(PSYCHIATRIC TIMES) - The introduction of posttraumatic stress disorder (PTSD) into psychiatric nosology has brought new insights as well as controversy. It has deepened our understanding of how severe traumas that exceed ordinary coping mechanisms affect the human mind; however, complex clinical manifestations of PTSD have created serious confusion in diagnostic and therapeutic practice.
The majority of psychiatric disorders are diagnosed according to symptoms, signs and traits. Posttraumatic stress disorder is unique in that etiology is a primary diagnostic factor; and, in patients with PTSD, etiology and symptoms are not always in harmony. Both DSM-IV and ICD-10 are often impractical in regard to PTSD because many patients exhibit multiple symptoms concomitantly or at different times. In addition, the current categorization of PTSD under the umbrella of anxiety disorders is inadequate and misleading, as the PTSD symptom complex overlaps with psychoses, affective disorders, dissociative disorders, personality disorders and numerous other psychiatric disorders.
According to trauma theory, which seems to have been tailor-made for PTSD, acutely painful memories are often buried deeply in the thickets of repression. The strain of trauma invariably seeps through to the surface of consciousness, however, and various seemingly unrelated emotions and behaviors begin to emerge.
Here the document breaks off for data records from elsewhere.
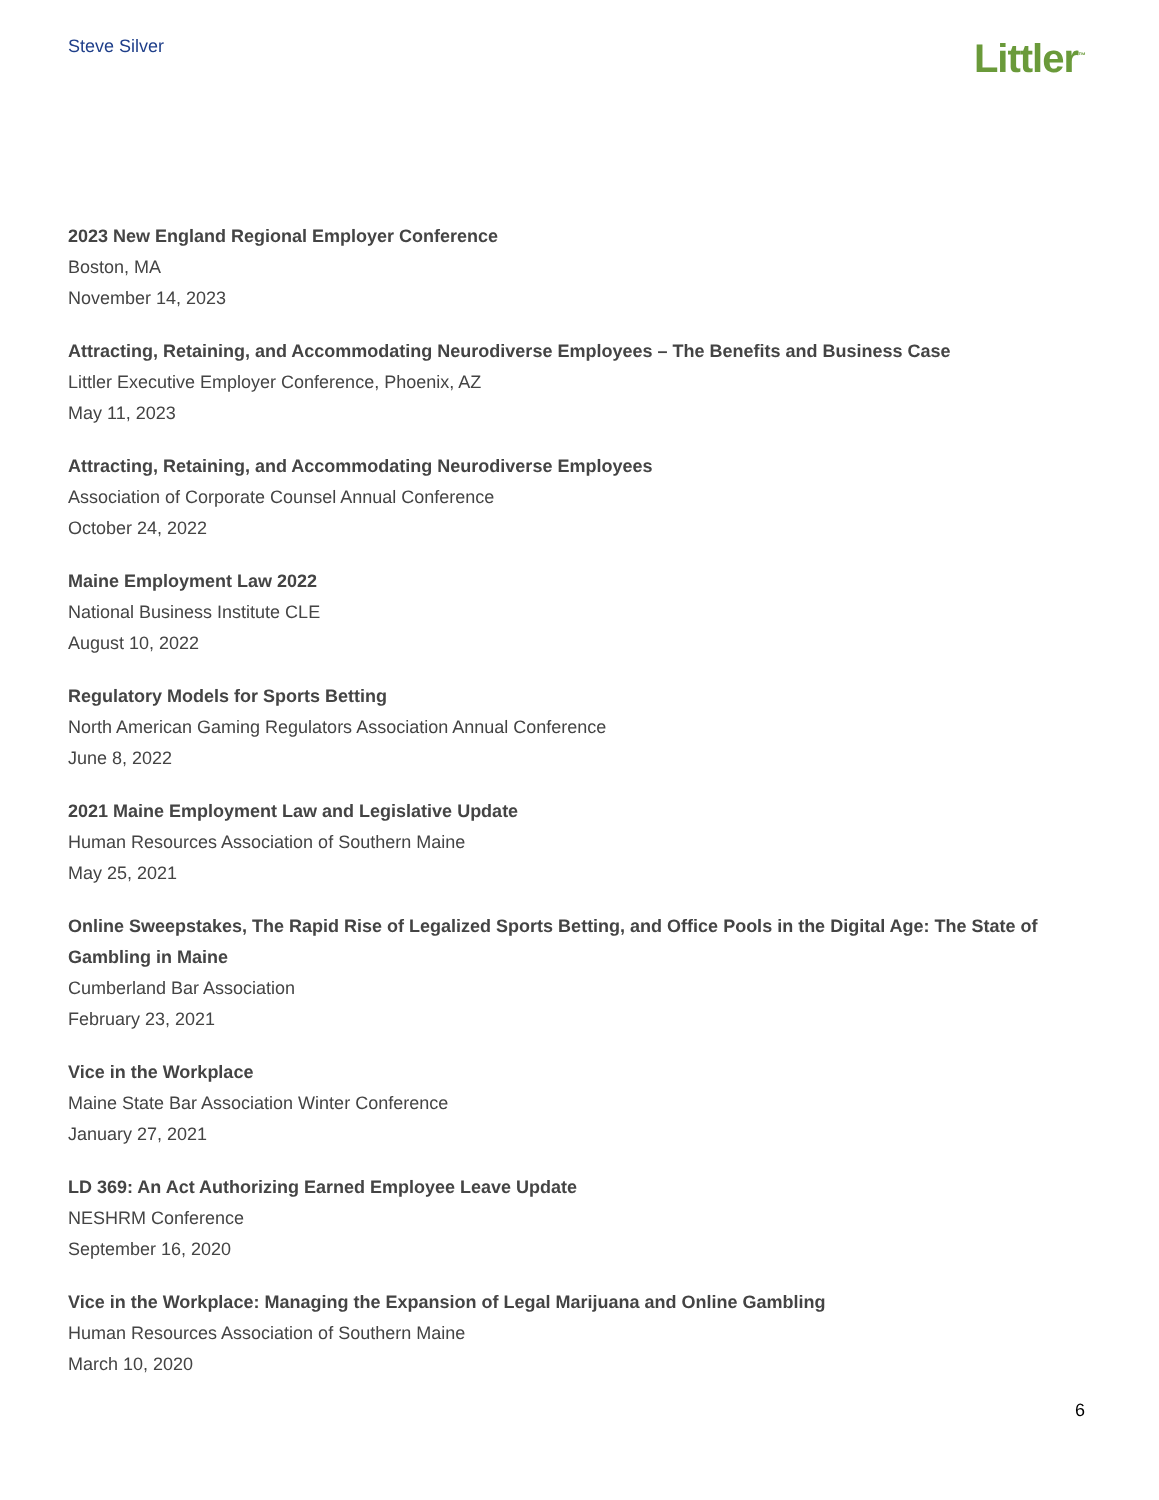Steve Silver
Littler<sup>™</sup>
2023 New England Regional Employer Conference
Boston, MA
November 14, 2023
Attracting, Retaining, and Accommodating Neurodiverse Employees – The Benefits and Business Case
Littler Executive Employer Conference, Phoenix, AZ
May 11, 2023
Attracting, Retaining, and Accommodating Neurodiverse Employees
Association of Corporate Counsel Annual Conference
October 24, 2022
Maine Employment Law 2022
National Business Institute CLE
August 10, 2022
Regulatory Models for Sports Betting
North American Gaming Regulators Association Annual Conference
June 8, 2022
2021 Maine Employment Law and Legislative Update
Human Resources Association of Southern Maine
May 25, 2021
Online Sweepstakes, The Rapid Rise of Legalized Sports Betting, and Office Pools in the Digital Age: The State of Gambling in Maine
Cumberland Bar Association
February 23, 2021
Vice in the Workplace
Maine State Bar Association Winter Conference
January 27, 2021
LD 369: An Act Authorizing Earned Employee Leave Update
NESHRM Conference
September 16, 2020
Vice in the Workplace: Managing the Expansion of Legal Marijuana and Online Gambling
Human Resources Association of Southern Maine
March 10, 2020
6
Trauma may lead to not only PTSD, in the narrowest sense, but to the development of other serious psychiatric disorders.
Therefore, it is impossible to discuss any reclassification of PTSD without discussing trauma, dissociation and coping mechanisms. The nature of the trauma, pre-existing psychiatric disorders, available support systems, age at the time of the traumatic experience and other factors predispose patients to a variety of psychiatric responses (Gladstone et al., 1999; Jung, 2001; Silva et al., 2000).
For instance, it has been my clinical experience that violent, repeated sexual trauma in early life almost invariably leads to severe psychotic features, while nonviolent sexual abuse later in life tends to bring about less severe disorders in psychosexual development, including personality disorders.
In the complex interaction between the nature and severity of trauma and the varying vulnerability of the victim, a spectrum of psychiatric symptoms emerges: acute psychotic, panic, dissociative, depressive features on one extreme, symptoms of narcissistic personality and antisocial personality on the other, and symptoms of multiple personality and borderline personality in between. These multiple clinical features support the idea that PTSD would more accurately be an acronym for posttraumatic spectrum disorder, as opposed to posttraumatic stress disorder.
Given the mounting evidence for the spectrum concept of posttraumatic disorders, a radical revision of PTSD classification is warranted. To address the shortcomings of the current classification system, we must first identify the traumas that precipitate the marked aberration of biopsychosocial functions that are characteristic of PTSD. Second, the vastly different clinical features need to be categorized into a limited number of psychiatric disorders in order to be useful.